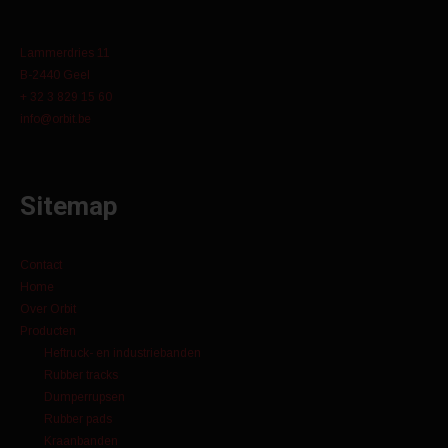
Lammerdries 11
B-2440 Geel
+ 32 3 829 15 60
info@orbit.be
Sitemap
Contact
Home
Over Orbit
Producten
Heftruck- en industriebanden
Rubber tracks
Dumperrupsen
Rubber pads
Kraanbanden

> [ABOUT THIS TASK]
Please copy the text lines from all the records word for word, leaving the pictures out of your answer.

> [ANSWER]
Lammerdries 11
B-2440 Geel
+ 32 3 829 15 60
info@orbit.be
Sitemap
Contact
Home
Over Orbit
Producten
Heftruck- en industriebanden
Rubber tracks
Dumperrupsen
Rubber pads
Kraanbanden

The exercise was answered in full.